#### [What is required]
The full set of records is to be reproduced verbatim.

Stored data entries:
+===+

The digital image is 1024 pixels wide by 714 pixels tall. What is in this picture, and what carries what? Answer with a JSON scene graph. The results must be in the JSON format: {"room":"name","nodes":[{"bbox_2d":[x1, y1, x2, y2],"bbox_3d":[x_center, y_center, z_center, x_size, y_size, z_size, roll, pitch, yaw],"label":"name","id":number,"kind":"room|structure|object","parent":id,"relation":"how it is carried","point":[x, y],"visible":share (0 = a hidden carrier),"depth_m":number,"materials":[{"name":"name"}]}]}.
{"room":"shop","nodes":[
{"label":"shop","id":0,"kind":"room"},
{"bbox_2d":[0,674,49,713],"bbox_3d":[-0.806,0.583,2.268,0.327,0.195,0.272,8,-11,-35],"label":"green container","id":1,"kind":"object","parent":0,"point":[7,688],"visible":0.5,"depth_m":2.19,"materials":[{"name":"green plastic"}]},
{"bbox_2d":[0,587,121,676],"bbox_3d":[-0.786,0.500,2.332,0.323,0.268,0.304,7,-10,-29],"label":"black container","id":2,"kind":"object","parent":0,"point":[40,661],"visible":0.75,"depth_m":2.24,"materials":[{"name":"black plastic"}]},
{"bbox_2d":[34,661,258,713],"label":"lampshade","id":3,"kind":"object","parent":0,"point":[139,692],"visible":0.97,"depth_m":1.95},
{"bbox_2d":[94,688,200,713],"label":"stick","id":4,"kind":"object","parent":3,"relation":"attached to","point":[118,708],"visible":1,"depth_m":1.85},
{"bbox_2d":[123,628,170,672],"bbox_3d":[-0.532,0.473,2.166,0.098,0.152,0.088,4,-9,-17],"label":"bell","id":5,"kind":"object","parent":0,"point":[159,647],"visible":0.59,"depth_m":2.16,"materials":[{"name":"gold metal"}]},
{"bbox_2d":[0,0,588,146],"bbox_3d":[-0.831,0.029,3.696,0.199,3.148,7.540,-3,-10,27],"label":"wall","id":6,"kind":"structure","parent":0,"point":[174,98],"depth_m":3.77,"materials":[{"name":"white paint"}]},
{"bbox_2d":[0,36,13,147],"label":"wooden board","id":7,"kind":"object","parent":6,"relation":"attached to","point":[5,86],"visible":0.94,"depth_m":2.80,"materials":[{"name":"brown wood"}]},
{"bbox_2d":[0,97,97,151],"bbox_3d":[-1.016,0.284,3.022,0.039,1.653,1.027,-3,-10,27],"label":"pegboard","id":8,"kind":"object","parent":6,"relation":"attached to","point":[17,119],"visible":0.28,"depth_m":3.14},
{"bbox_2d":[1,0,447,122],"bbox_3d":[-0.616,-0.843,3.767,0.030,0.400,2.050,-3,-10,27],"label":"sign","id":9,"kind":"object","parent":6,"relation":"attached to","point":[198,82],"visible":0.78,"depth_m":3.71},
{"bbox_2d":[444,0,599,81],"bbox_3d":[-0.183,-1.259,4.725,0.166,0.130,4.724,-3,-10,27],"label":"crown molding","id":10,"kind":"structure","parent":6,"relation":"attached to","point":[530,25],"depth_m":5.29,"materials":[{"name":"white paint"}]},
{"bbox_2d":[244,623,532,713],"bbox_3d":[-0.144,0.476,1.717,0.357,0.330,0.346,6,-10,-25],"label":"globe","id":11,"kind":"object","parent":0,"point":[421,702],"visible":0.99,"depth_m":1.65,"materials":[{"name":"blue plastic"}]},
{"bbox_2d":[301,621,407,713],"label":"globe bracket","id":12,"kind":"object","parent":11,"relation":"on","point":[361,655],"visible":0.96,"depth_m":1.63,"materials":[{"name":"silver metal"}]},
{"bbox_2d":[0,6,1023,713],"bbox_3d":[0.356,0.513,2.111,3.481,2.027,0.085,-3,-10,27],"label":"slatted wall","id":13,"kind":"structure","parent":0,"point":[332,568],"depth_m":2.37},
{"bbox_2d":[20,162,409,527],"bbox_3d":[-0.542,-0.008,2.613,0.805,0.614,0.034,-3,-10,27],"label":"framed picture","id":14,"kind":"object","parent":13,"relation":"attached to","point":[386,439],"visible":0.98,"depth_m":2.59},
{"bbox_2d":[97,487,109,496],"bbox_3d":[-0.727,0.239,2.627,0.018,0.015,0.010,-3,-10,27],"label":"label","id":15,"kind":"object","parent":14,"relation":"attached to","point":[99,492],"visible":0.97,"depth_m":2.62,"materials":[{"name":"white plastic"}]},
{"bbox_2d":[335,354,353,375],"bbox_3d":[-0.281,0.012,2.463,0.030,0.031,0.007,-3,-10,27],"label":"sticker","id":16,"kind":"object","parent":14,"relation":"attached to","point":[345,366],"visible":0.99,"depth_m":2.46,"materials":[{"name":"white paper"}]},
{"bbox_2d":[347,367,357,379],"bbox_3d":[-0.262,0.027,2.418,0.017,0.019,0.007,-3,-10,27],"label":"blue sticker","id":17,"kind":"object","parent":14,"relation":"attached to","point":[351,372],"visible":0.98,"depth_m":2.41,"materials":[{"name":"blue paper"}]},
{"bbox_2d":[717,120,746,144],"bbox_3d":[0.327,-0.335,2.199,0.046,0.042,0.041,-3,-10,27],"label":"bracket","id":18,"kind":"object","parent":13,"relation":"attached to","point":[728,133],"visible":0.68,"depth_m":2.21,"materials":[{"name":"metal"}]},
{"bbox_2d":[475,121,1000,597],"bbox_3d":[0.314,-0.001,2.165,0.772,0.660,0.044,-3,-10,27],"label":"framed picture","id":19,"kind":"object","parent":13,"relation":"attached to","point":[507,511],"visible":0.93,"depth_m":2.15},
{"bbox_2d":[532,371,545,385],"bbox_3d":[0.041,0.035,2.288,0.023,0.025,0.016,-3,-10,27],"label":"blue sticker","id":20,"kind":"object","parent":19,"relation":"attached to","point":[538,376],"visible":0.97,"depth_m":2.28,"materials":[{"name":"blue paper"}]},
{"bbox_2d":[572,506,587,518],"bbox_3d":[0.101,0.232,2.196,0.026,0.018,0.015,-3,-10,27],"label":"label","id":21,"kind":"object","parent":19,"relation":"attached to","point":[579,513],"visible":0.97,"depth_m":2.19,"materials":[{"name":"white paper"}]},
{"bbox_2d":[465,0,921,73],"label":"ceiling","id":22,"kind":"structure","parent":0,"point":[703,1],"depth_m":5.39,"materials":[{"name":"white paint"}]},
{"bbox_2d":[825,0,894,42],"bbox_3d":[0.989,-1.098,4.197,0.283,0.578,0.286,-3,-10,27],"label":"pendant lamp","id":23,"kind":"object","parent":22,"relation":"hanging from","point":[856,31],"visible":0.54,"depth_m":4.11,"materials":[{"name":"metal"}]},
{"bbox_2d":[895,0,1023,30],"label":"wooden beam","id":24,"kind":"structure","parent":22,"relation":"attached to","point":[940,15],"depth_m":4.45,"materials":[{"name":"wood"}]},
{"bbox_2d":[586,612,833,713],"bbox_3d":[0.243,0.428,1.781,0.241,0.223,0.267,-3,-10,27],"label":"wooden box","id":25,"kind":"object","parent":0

+===+

#### [Expected answer]
The digital image is 1024 pixels wide by 714 pixels tall. What is in this picture, and what carries what? Answer with a JSON scene graph. The results must be in the JSON format: {"room":"name","nodes":[{"bbox_2d":[x1, y1, x2, y2],"bbox_3d":[x_center, y_center, z_center, x_size, y_size, z_size, roll, pitch, yaw],"label":"name","id":number,"kind":"room|structure|object","parent":id,"relation":"how it is carried","point":[x, y],"visible":share (0 = a hidden carrier),"depth_m":number,"materials":[{"name":"name"}]}]}.
{"room":"shop","nodes":[
{"label":"shop","id":0,"kind":"room"},
{"bbox_2d":[0,674,49,713],"bbox_3d":[-0.806,0.583,2.268,0.327,0.195,0.272,8,-11,-35],"label":"green container","id":1,"kind":"object","parent":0,"point":[7,688],"visible":0.5,"depth_m":2.19,"materials":[{"name":"green plastic"}]},
{"bbox_2d":[0,587,121,676],"bbox_3d":[-0.786,0.500,2.332,0.323,0.268,0.304,7,-10,-29],"label":"black container","id":2,"kind":"object","parent":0,"point":[40,661],"visible":0.75,"depth_m":2.24,"materials":[{"name":"black plastic"}]},
{"bbox_2d":[34,661,258,713],"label":"lampshade","id":3,"kind":"object","parent":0,"point":[139,692],"visible":0.97,"depth_m":1.95},
{"bbox_2d":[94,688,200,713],"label":"stick","id":4,"kind":"object","parent":3,"relation":"attached to","point":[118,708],"visible":1,"depth_m":1.85},
{"bbox_2d":[123,628,170,672],"bbox_3d":[-0.532,0.473,2.166,0.098,0.152,0.088,4,-9,-17],"label":"bell","id":5,"kind":"object","parent":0,"point":[159,647],"visible":0.59,"depth_m":2.16,"materials":[{"name":"gold metal"}]},
{"bbox_2d":[0,0,588,146],"bbox_3d":[-0.831,0.029,3.696,0.199,3.148,7.540,-3,-10,27],"label":"wall","id":6,"kind":"structure","parent":0,"point":[174,98],"depth_m":3.77,"materials":[{"name":"white paint"}]},
{"bbox_2d":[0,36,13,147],"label":"wooden board","id":7,"kind":"object","parent":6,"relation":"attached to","point":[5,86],"visible":0.94,"depth_m":2.80,"materials":[{"name":"brown wood"}]},
{"bbox_2d":[0,97,97,151],"bbox_3d":[-1.016,0.284,3.022,0.039,1.653,1.027,-3,-10,27],"label":"pegboard","id":8,"kind":"object","parent":6,"relation":"attached to","point":[17,119],"visible":0.28,"depth_m":3.14},
{"bbox_2d":[1,0,447,122],"bbox_3d":[-0.616,-0.843,3.767,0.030,0.400,2.050,-3,-10,27],"label":"sign","id":9,"kind":"object","parent":6,"relation":"attached to","point":[198,82],"visible":0.78,"depth_m":3.71},
{"bbox_2d":[444,0,599,81],"bbox_3d":[-0.183,-1.259,4.725,0.166,0.130,4.724,-3,-10,27],"label":"crown molding","id":10,"kind":"structure","parent":6,"relation":"attached to","point":[530,25],"depth_m":5.29,"materials":[{"name":"white paint"}]},
{"bbox_2d":[244,623,532,713],"bbox_3d":[-0.144,0.476,1.717,0.357,0.330,0.346,6,-10,-25],"label":"globe","id":11,"kind":"object","parent":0,"point":[421,702],"visible":0.99,"depth_m":1.65,"materials":[{"name":"blue plastic"}]},
{"bbox_2d":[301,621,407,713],"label":"globe bracket","id":12,"kind":"object","parent":11,"relation":"on","point":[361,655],"visible":0.96,"depth_m":1.63,"materials":[{"name":"silver metal"}]},
{"bbox_2d":[0,6,1023,713],"bbox_3d":[0.356,0.513,2.111,3.481,2.027,0.085,-3,-10,27],"label":"slatted wall","id":13,"kind":"structure","parent":0,"point":[332,568],"depth_m":2.37},
{"bbox_2d":[20,162,409,527],"bbox_3d":[-0.542,-0.008,2.613,0.805,0.614,0.034,-3,-10,27],"label":"framed picture","id":14,"kind":"object","parent":13,"relation":"attached to","point":[386,439],"visible":0.98,"depth_m":2.59},
{"bbox_2d":[97,487,109,496],"bbox_3d":[-0.727,0.239,2.627,0.018,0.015,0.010,-3,-10,27],"label":"label","id":15,"kind":"object","parent":14,"relation":"attached to","point":[99,492],"visible":0.97,"depth_m":2.62,"materials":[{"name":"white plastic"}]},
{"bbox_2d":[335,354,353,375],"bbox_3d":[-0.281,0.012,2.463,0.030,0.031,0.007,-3,-10,27],"label":"sticker","id":16,"kind":"object","parent":14,"relation":"attached to","point":[345,366],"visible":0.99,"depth_m":2.46,"materials":[{"name":"white paper"}]},
{"bbox_2d":[347,367,357,379],"bbox_3d":[-0.262,0.027,2.418,0.017,0.019,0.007,-3,-10,27],"label":"blue sticker","id":17,"kind":"object","parent":14,"relation":"attached to","point":[351,372],"visible":0.98,"depth_m":2.41,"materials":[{"name":"blue paper"}]},
{"bbox_2d":[717,120,746,144],"bbox_3d":[0.327,-0.335,2.199,0.046,0.042,0.041,-3,-10,27],"label":"bracket","id":18,"kind":"object","parent":13,"relation":"attached to","point":[728,133],"visible":0.68,"depth_m":2.21,"materials":[{"name":"metal"}]},
{"bbox_2d":[475,121,1000,597],"bbox_3d":[0.314,-0.001,2.165,0.772,0.660,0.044,-3,-10,27],"label":"framed picture","id":19,"kind":"object","parent":13,"relation":"attached to","point":[507,511],"visible":0.93,"depth_m":2.15},
{"bbox_2d":[532,371,545,385],"bbox_3d":[0.041,0.035,2.288,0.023,0.025,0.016,-3,-10,27],"label":"blue sticker","id":20,"kind":"object","parent":19,"relation":"attached to","point":[538,376],"visible":0.97,"depth_m":2.28,"materials":[{"name":"blue paper"}]},
{"bbox_2d":[572,506,587,518],"bbox_3d":[0.101,0.232,2.196,0.026,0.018,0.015,-3,-10,27],"label":"label","id":21,"kind":"object","parent":19,"relation":"attached to","point":[579,513],"visible":0.97,"depth_m":2.19,"materials":[{"name":"white paper"}]},
{"bbox_2d":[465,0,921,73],"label":"ceiling","id":22,"kind":"structure","parent":0,"point":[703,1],"depth_m":5.39,"materials":[{"name":"white paint"}]},
{"bbox_2d":[825,0,894,42],"bbox_3d":[0.989,-1.098,4.197,0.283,0.578,0.286,-3,-10,27],"label":"pendant lamp","id":23,"kind":"object","parent":22,"relation":"hanging from","point":[856,31],"visible":0.54,"depth_m":4.11,"materials":[{"name":"metal"}]},
{"bbox_2d":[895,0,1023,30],"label":"wooden beam","id":24,"kind":"structure","parent":22,"relation":"attached to","point":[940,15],"depth_m":4.45,"materials":[{"name":"wood"}]},
{"bbox_2d":[586,612,833,713],"bbox_3d":[0.243,0.428,1.781,0.241,0.223,0.267,-3,-10,27],"label":"wooden box","id":25,"kind":"object","parent":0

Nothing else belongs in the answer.